C’est également grâce à son père, qui lui conseilla de poser pied à Montréal, que Destiny s’est installé au Québec. Comme dans tout parcours d’immigrant, il nous révèle que l’intégration socioprofessionnelle a été une épreuve à surmonter. « Malgré mon long séjour d’une dizaine d’années en France avant mon installation comme résident permanent au Québec, j’ai appris et expérimenté la réalité vécue par plusieurs immigrants, notamment quand on arrive ici avec plusieurs diplômes et qu’on se pense apte à trouver rapidement un emploi qualifié dans son domaine, dans un nouveau pays où on ne connaît personne et où on est finalement obligé de refaire ses preuves et de développer son réseau. » En attendant le poste qui répondrait à ses ambitions de carrière universitaire, Destiny a d’abord travaillé pour une compagnie de télécommunications en tant que conseiller en télémarketing, pendant qu’il continuait parallèlement à écrire des articles et à participer à des colloques et autres manifestations scientifiques. C’est ainsi, lors d’une communication dans le cadre du Forum mondial des sciences sociales en 2013, qu’il rencontra l’équipe du Centre d’études en intégration et en mondialisation (CEIM), qui lui proposa un contrat de recherche postdoctorale sur l’impact du numérique sur la mise en œuvre et l’application de la Convention de l’UNESCO sur la diversité des expressions culturelles. Le contrat, censé durer six mois, s’est renouvelé et prolongé sur 4 ans, jalonnés d’une variété d’autres projets de recherche dont la création de l’Observatoire ORISON en 2017, aujourd’hui rattaché à la Chaire UNESCO en communication et technologies pour le développement. L’un des projets phares de l’observatoire, depuis sa création, fut l’organisation d’une journée d’études internationales en octobre 2019 et la réalisation d’une étude d’envergure subventionnée par l’Organisation internationale de la Francophonie sur la problématique de l’accès et de la découvrabilité en ligne des contenus culturels francophones. Les résultats de cette étude seront publiés en décembre 2020. Un nouveau projet portant sur la consommation et le rayonnement des contenus culturels francophones, piloté par Destiny et Christian Agbobli, Vice-recteur à la Recherche, à la création et à la diffusion, sera lancé sous peu grâce à une entente qui vient d’être conclue entre l’UQAM et TV5.

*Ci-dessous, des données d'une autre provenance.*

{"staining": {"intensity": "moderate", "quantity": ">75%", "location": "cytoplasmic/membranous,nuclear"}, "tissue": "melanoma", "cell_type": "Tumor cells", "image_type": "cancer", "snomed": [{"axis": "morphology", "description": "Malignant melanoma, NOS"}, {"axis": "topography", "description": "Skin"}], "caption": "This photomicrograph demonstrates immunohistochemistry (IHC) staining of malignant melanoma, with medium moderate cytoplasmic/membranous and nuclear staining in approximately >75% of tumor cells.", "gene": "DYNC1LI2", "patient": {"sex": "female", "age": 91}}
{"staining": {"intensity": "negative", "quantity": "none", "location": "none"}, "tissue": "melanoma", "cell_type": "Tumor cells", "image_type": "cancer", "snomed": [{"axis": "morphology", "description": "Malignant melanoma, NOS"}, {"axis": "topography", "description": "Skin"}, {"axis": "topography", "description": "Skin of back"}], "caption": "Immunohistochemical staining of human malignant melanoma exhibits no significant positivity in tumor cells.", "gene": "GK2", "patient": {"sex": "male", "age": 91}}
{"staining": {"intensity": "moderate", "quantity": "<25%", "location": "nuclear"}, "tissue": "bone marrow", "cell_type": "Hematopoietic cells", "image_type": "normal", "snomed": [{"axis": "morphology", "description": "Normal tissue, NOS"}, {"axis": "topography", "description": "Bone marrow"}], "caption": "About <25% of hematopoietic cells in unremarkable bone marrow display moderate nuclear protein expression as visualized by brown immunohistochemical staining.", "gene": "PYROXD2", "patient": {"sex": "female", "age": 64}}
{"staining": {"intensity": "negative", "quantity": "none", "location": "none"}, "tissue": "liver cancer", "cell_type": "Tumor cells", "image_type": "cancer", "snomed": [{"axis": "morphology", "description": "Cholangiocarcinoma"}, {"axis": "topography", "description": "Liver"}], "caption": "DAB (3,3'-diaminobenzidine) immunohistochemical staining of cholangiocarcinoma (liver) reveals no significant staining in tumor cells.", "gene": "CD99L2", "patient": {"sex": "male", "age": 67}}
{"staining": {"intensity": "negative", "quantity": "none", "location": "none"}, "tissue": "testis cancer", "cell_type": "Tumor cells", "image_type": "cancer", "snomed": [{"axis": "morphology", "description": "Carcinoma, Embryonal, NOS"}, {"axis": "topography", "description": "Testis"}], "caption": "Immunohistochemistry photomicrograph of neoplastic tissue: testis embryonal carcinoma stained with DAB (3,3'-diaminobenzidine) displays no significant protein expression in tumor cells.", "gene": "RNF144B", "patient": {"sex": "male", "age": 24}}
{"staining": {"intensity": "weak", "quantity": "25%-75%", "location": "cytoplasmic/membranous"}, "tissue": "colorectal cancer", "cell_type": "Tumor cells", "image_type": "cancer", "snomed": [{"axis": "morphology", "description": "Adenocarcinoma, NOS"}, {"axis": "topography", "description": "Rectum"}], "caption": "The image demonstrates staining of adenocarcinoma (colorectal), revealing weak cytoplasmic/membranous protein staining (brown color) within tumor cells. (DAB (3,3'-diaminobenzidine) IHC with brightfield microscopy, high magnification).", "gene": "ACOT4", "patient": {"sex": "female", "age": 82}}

En 2018, un poste en communication internationale qui correspond au profil de Destiny s’est ouvert, lui permettant de poursuivre sa passion au sein de la grande communauté uqamienne qui l’accueille désormais en tant que professeur. Il est par ailleurs engagé dans le milieu communautaire et préside depuis 2017 le Conseil d’administration de l’organisme ISOC Québec (le chapitre québécois de l’Internet Society), une association œuvrant en faveur de la promotion de l’accès et des usages de l’Internet au Québec. « C’est un parcours de combattant et je salue tous ceux et toutes celles qui font preuve d’endurance et de résilience à travers leur trajectoire d’immigration et d’intégration socioprofessionnelle », nous confie-t-il.
« Il faut surtout croire en soi et en sa destinée, travailler sans relâche tout en s’accrochant aux choses qui nous passionnent et continuer d’avancer, quels que soient les obstacles sur le chemin. C’est ainsi qu’on finit par se créer des opportunités ou qu’on les saisit, là où elles se trouvent, surtout sur une terre d’accueil et d’opportunités comme le sont le Québec et le Canada ».